F-35 is built for the wrong war

F‑35’s Role and Performance

  • Many see the F‑35 as highly capable at what it was designed for: stealthy deep strike, SEAD, coordination of networks and drones, and operations against sophisticated SAMs (Iran, hypothetical China).
  • Others argue it’s a “jack of all trades” compromise whose strengths are overkill for most current tasks and whose maintenance and basing needs make it brittle in a long, high‑attrition war.
  • Several comments echo the article’s suggested fix: keep a smaller F‑35 fleet for niche, high‑end missions and shift marginal spending to cheaper, expendable platforms.

Cost, Production, and Logistics

  • Disagreement over economics: some say unit procurement is now comparable to or cheaper than 4th‑gen fighters (F‑15EX, Eurofighter, Rafale, Gripen) thanks to scale; others point to much higher lifetime and per‑flight‑hour costs, limited availability, and slow software integration.
  • Production is ~150–200 jets/year; critics argue this cannot be surged in wartime, while defenders note no peer fighter is built faster and pilots, not airframes, will be the bottleneck.
  • Basing vulnerability is a recurring concern: concentrated, high‑value jets plus specialized infrastructure are seen as easy targets for missiles and drones.

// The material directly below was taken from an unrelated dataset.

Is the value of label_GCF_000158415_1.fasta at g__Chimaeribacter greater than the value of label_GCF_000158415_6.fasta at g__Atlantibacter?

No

Quantity vs. Quality and the Drone Shift

  • Strong theme: modern wars (Ukraine, Iran, Red Sea) show “quantity is a quality” — mass cheap drones and munitions, short OODA loops, and distributed manufacturing.
  • Counter‑argument: truly long‑range, survivable, high‑payload drones converge toward missile‑like costs (~high 5–6 figures+), so cheap swarms have limits against serious air defenses.
  • Consensus that a high–low mix is needed: exquisite manned platforms plus large numbers of cheap drones, interceptors, and gun/laser C‑UAS systems.

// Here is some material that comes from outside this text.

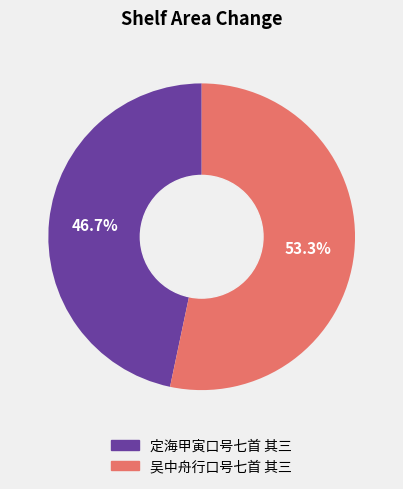

Which category has the smallest portion of the pie?

定海甲寅口号七首 其三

Lessons from Ukraine and Iran

  • Ukraine is cited as a case of air parity and entrenched fronts where manned aircraft are mostly stand‑off bomb trucks and drones dominate tactical attrition.
  • Iran war: F‑35s and other high‑end systems achieved air dominance and tactical success, but Iran still imposes real costs via missiles/drones and the Strait of Hormuz blockade.
  • Several argue the US is burning through scarce interceptors (Patriot, THAAD, SM‑series) faster than industry can replenish, exposing industrial‑base fragility.

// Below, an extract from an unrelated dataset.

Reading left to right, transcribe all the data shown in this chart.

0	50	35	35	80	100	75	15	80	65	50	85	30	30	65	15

China/Taiwan and Great‑Power War

  • Some think F‑35 is “the right jet” for a US–China conflict (SEAD, enabling B‑21 and standoff strikes); others say any major US–China war would be unwinnable or nuclear‑constrained, making the whole framing suspect.
  • Debate over whether Chinese satellites, drones, and missiles can reliably find and overwhelm carrier groups; tracking and targeting in the vast Pacific is seen as a hard, unsolved problem.

Procurement, Politics, and Ethics

  • Repeated criticism of the US military‑industrial complex: revolving door appointments, pork‑driven subcontracting in many districts, projects chronically late and over budget.
  • Some defend big programs as a way to preserve advanced engineering capability between wars.
  • Several comments question the morality and normalization of planning for wars with Iran or China at all, and note the opportunity cost versus domestic needs (e.g., student debt, social spending).